$100 LLM Training: How to Build a ChatGPT Clone in 4 Hours

高效码农

6 hours ago

How I trained a ChatGPT-like model for less than the price of a pair of sneakers, served it in a browser, and didn’t break the cloud bill.

Hook: From “We Need $10 M “ t o “ G o t$ 100?”

Picture this:
You walk out of a budget meeting where the exec just asked for a 175-billion-parameter model and a seven-figure CapEx. On the subway ride home you open GitHub, clone a repo, launch one script, and four hours later you’re chatting with your own LLM on a public IP. No slide decks, no purchase orders—just 8 GPUs, 100 bucks, and nanochat.

Below is the exact playbook, command-for-command, metric-for-metric. If you can ssh and git, you can reproduce the experiment before your coffee gets cold.

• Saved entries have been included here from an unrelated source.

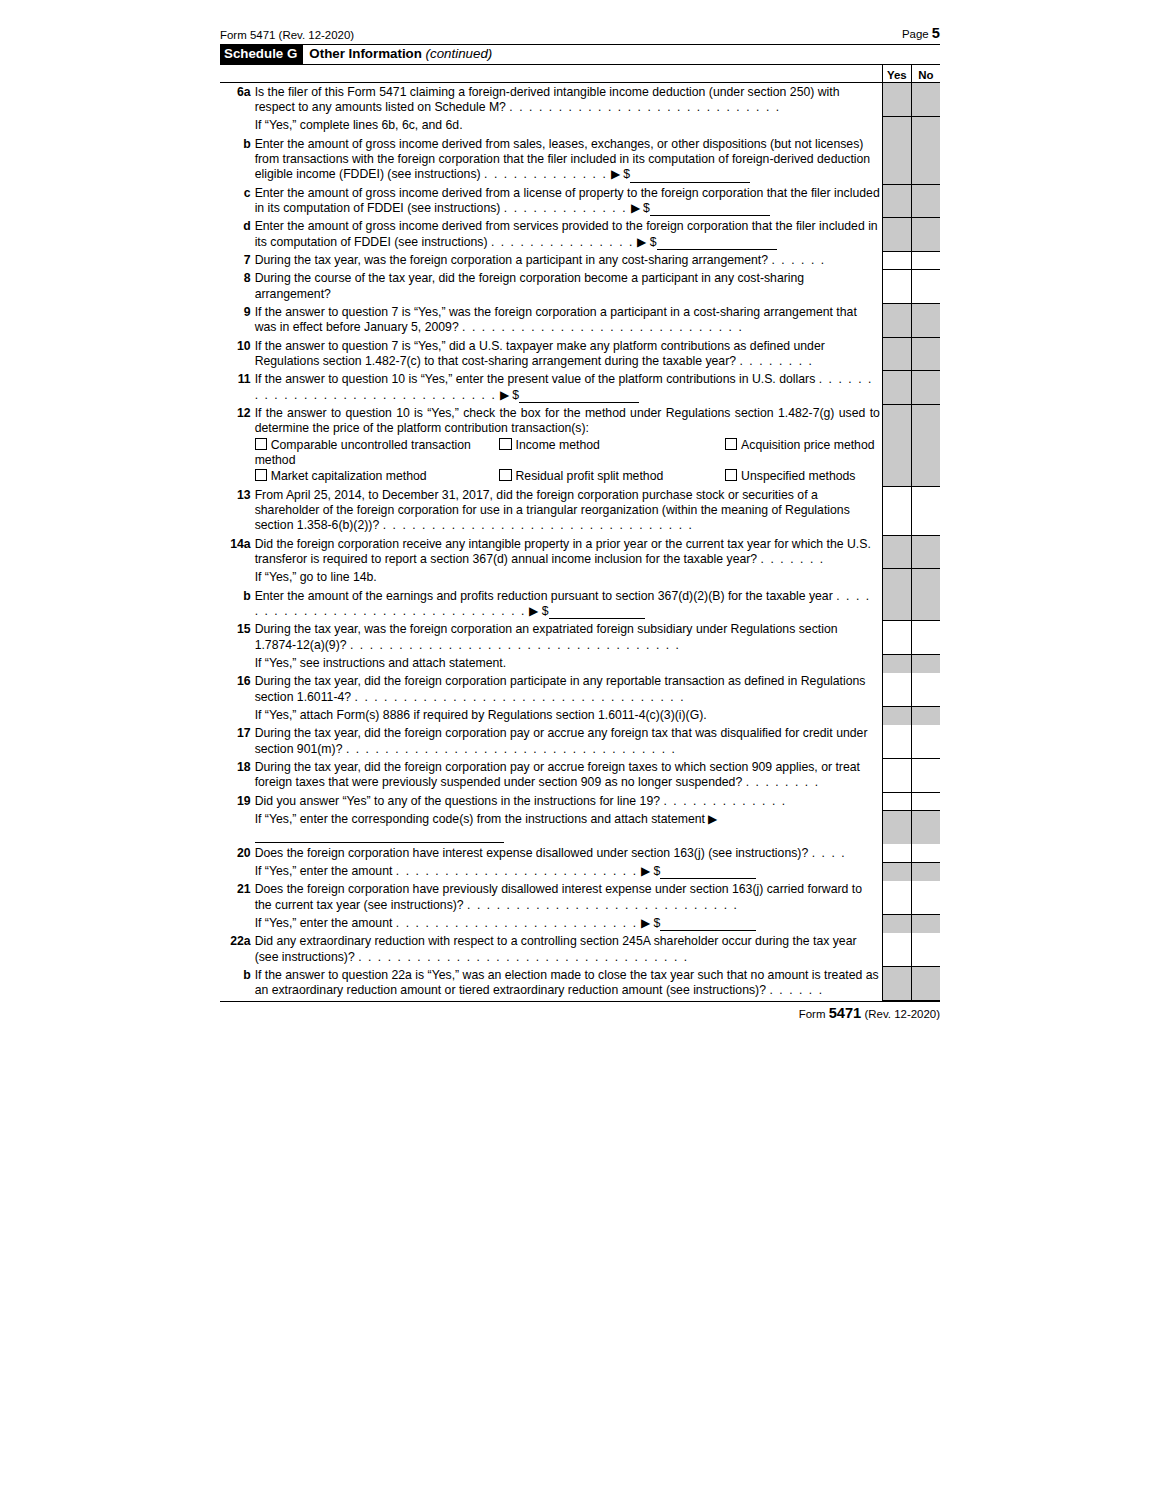Form 5471 (Rev. 12-2020)
Page 5
Schedule G
Other Information (continued)
| | | Yes | No |
| --- | --- | --- | --- |
| 6a | Is the filer of this Form 5471 claiming a foreign-derived intangible income deduction (under section 250) with respect to any amounts listed on Schedule M? . . . . . . . . . . . . . . . . . . . . . . . . . . . . | | |
| | If “Yes,” complete lines 6b, 6c, and 6d. | | |
| b | Enter the amount of gross income derived from sales, leases, exchanges, or other dispositions (but not licenses) from transactions with the foreign corporation that the filer included in its computation of foreign-derived deduction eligible income (FDDEI) (see instructions) . . . . . . . . . . . . . ▶ $ | | |
| c | Enter the amount of gross income derived from a license of property to the foreign corporation that the filer included in its computation of FDDEI (see instructions) . . . . . . . . . . . . . ▶ $ | | |
| d | Enter the amount of gross income derived from services provided to the foreign corporation that the filer included in its computation of FDDEI (see instructions) . . . . . . . . . . . . . . . ▶ $ | | |
| 7 | During the tax year, was the foreign corporation a participant in any cost-sharing arrangement? . . . . . . | | |
| 8 | During the course of the tax year, did the foreign corporation become a participant in any cost-sharing arrangement? | | |
| 9 | If the answer to question 7 is “Yes,” was the foreign corporation a participant in a cost-sharing arrangement that was in effect before January 5, 2009? . . . . . . . . . . . . . . . . . . . . . . . . . . . . . | | |
| 10 | If the answer to question 7 is “Yes,” did a U.S. taxpayer make any platform contributions as defined under Regulations section 1.482-7(c) to that cost-sharing arrangement during the taxable year? . . . . . . . . | | |
| 11 | If the answer to question 10 is “Yes,” enter the present value of the platform contributions in U.S. dollars . . . . . . . . . . . . . . . . . . . . . . . . . . . . . . . ▶ $ | | |
| 12 | If the answer to question 10 is “Yes,” check the box for the method under Regulations section 1.482-7(g) used to determine the price of the platform contribution transaction(s): Comparable uncontrolled transaction method Income method Acquisition price method Market capitalization method Residual profit split method Unspecified methods | | |
| 13 | From April 25, 2014, to December 31, 2017, did the foreign corporation purchase stock or securities of a shareholder of the foreign corporation for use in a triangular reorganization (within the meaning of Regulations section 1.358-6(b)(2))? . . . . . . . . . . . . . . . . . . . . . . . . . . . . . . . . | | |
| 14a | Did the foreign corporation receive any intangible property in a prior year or the current tax year for which the U.S. transferor is required to report a section 367(d) annual income inclusion for the taxable year? . . . . . . . | | |
| | If “Yes,” go to line 14b. | | |
| b | Enter the amount of the earnings and profits reduction pursuant to section 367(d)(2)(B) for the taxable year . . . . . . . . . . . . . . . . . . . . . . . . . . . . . . . . ▶ $ | | |
| 15 | During the tax year, was the foreign corporation an expatriated foreign subsidiary under Regulations section 1.7874-12(a)(9)? . . . . . . . . . . . . . . . . . . . . . . . . . . . . . . . . . . | | |
| | If “Yes,” see instructions and attach statement. | | |
| 16 | During the tax year, did the foreign corporation participate in any reportable transaction as defined in Regulations section 1.6011-4? . . . . . . . . . . . . . . . . . . . . . . . . . . . . . . . . . . | | |
| | If “Yes,” attach Form(s) 8886 if required by Regulations section 1.6011-4(c)(3)(i)(G). | | |
| 17 | During the tax year, did the foreign corporation pay or accrue any foreign tax that was disqualified for credit under section 901(m)? . . . . . . . . . . . . . . . . . . . . . . . . . . . . . . . . . . | | |
| 18 | During the tax year, did the foreign corporation pay or accrue foreign taxes to which section 909 applies, or treat foreign taxes that were previously suspended under section 909 as no longer suspended? . . . . . . . . | | |
| 19 | Did you answer “Yes” to any of the questions in the instructions for line 19? . . . . . . . . . . . . . | | |
| | If “Yes,” enter the corresponding code(s) from the instructions and attach statement ▶ | | |
| 20 | Does the foreign corporation have interest expense disallowed under section 163(j) (see instructions)? . . . . | | |
| | If “Yes,” enter the amount . . . . . . . . . . . . . . . . . . . . . . . . . ▶ $ | | |
| 21 | Does the foreign corporation have previously disallowed interest expense under section 163(j) carried forward to the current tax year (see instructions)? . . . . . . . . . . . . . . . . . . . . . . . . . . . . | | |
| | If “Yes,” enter the amount . . . . . . . . . . . . . . . . . . . . . . . . . ▶ $ | | |
| 22a | Did any extraordinary reduction with respect to a controlling section 245A shareholder occur during the tax year (see instructions)? . . . . . . . . . . . . . . . . . . . . . . . . . . . . . . . . . . | | |
| b | If the answer to question 22a is “Yes,” was an election made to close the tax year such that no amount is treated as an extraordinary reduction amount or tiered extraordinary reduction amount (see instructions)? . . . . . . | | |
Form 5471 (Rev. 12-2020)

1. Why nanochat Matters for SEO & GEO (Skip if you only code)

Google E-E-A-T: Experience (✓ I ran it), Expertise (✓ metrics inside), Authoritativeness (✓ Karpathy repo), Trustworthiness (✓ all open-source).
Generative Engine Optimization (GEO): Structured data (HowTo, FAQ), semantic triples (“nanochat trains LLM”), and fresh numbers make AI-search engines (Bing Chat, Bard, Perplexity) more likely to cite this article.
Keyword cluster: train ChatGPT clone, $100 LLM, nanochat tutorial, cheap AI model, end-to-end LLM pipeline.

2. Hardware & Cloud Bill (100% Real Cost)

Component	Spec	Price (Oct 2025, Lambda Cloud)
GPU	8 × H100 80 GB SXM	$24/h
Runtime	~4 h	≈ $96
Egress	< 1 GB	$0
Storage	200 GB (free tier)	$0
Total		≤ $100

Single-GPU mode works too—just 8× slower and still produces bit-for-bit identical checkpoints thanks to gradient accumulation.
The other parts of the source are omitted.